## Screenshot and code edit data
:::
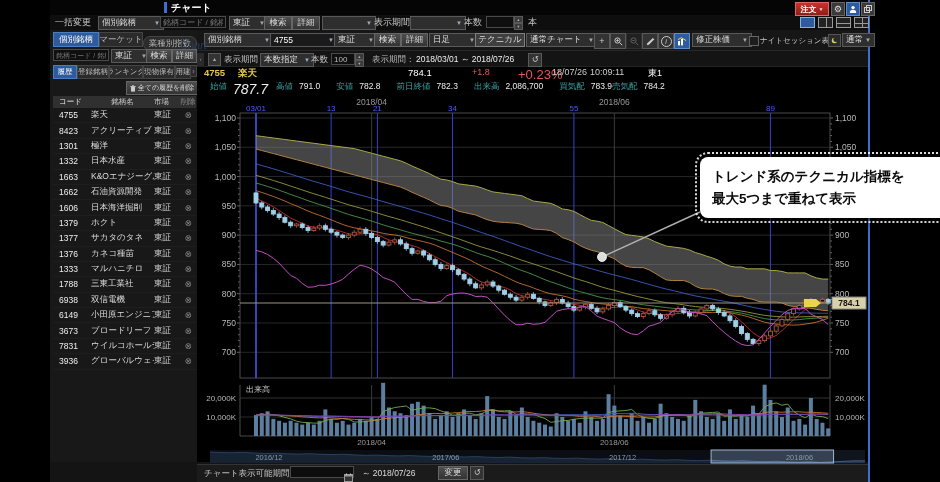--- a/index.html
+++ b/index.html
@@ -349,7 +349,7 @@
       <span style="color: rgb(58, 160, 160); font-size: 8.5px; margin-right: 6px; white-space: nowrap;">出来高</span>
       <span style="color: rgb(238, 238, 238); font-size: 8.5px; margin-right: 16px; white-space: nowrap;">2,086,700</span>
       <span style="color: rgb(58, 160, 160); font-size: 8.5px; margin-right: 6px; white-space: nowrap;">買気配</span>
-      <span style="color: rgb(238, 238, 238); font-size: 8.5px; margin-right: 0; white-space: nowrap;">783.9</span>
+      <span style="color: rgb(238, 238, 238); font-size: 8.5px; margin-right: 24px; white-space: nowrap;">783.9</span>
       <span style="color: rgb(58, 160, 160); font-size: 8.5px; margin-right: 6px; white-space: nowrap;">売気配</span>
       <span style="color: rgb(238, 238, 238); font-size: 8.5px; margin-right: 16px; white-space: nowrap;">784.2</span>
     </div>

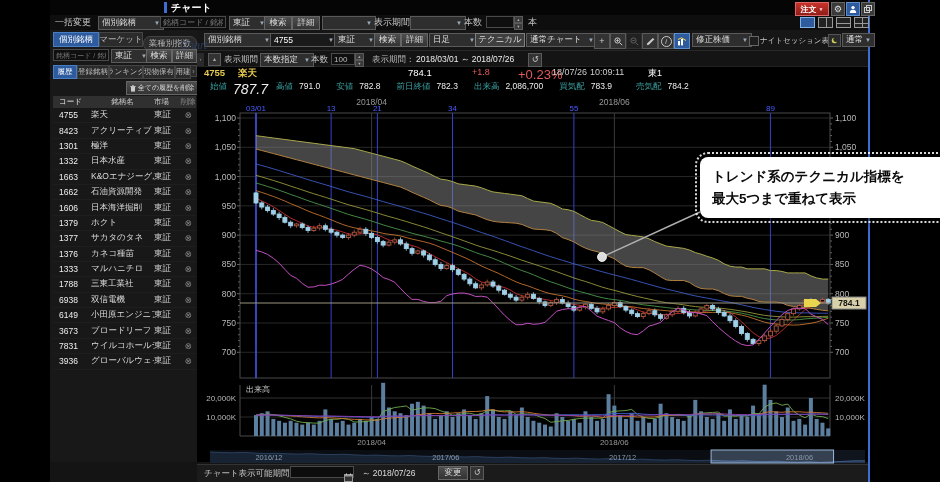--- a/index.html
+++ b/index.html
@@ -18,7 +18,7 @@
   .icobtn.active{background:#2d5b9e;border-color:#5a8ecc;}
   .icobtn.dim{opacity:.4;}
   .srow{display:flex;height:14.4px;align-items:center;border-bottom:1px solid #1e1e1e;font-size:8.5px;color:#ddd;background:#181818;}
-  .c-code{width:32px;padding-left:6px;color:#eee;}
+  .c-code{width:32px;color:#eee;}
   .c-name{flex:1;overflow:hidden;white-space:nowrap;}
   .c-mkt{width:26px;color:#ccc;}
   .c-del{width:16px;color:#8a8a8a;text-align:center;}

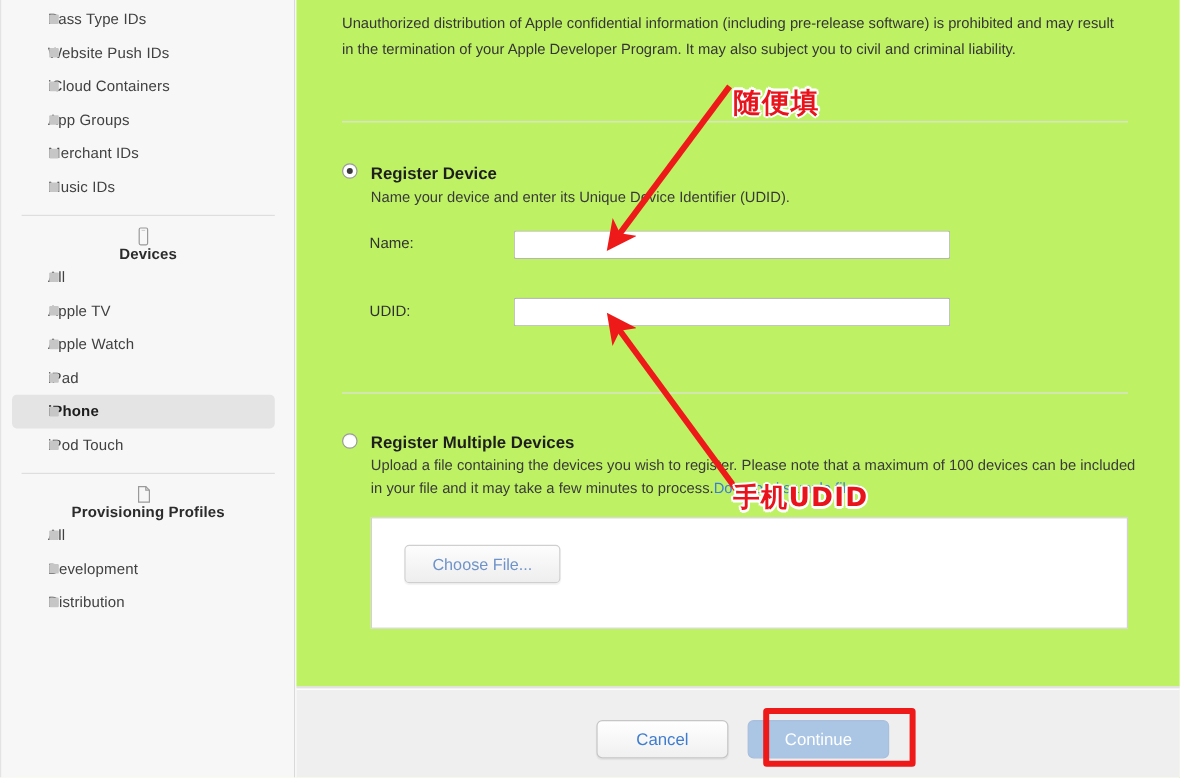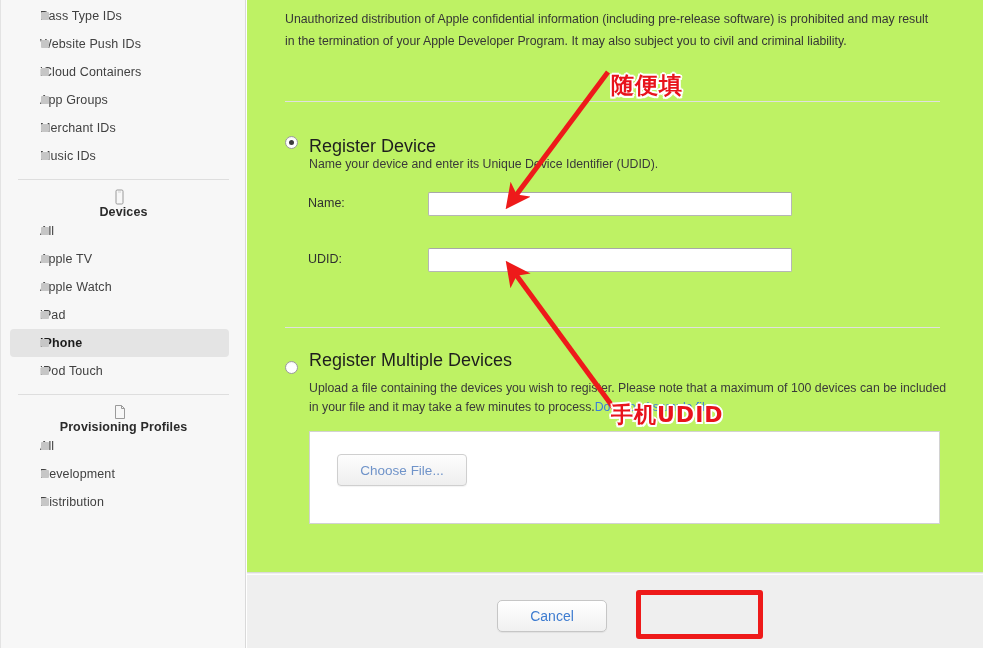--- a/index.html
+++ b/index.html
@@ -115,8 +115,8 @@
 
   .section-title {
     position: absolute;
-    font-size: 18px;
-    font-weight: normal;
+    font-size: 14px;
+    font-weight: bold;
     color: #1e1e1e;
   }
   .section-desc {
:::
## Problem to solve
Go through the records above and, whenever a line includes the word "flex", copy it.

## Task solution
   .srow{display:flex;height:14.4px;align-items:center;border-bottom:1px solid #1e1e1e;font-size:8.5px;color:#ddd;background:#181818;}
   .c-name{flex:1;overflow:hidden;white-space:nowrap;}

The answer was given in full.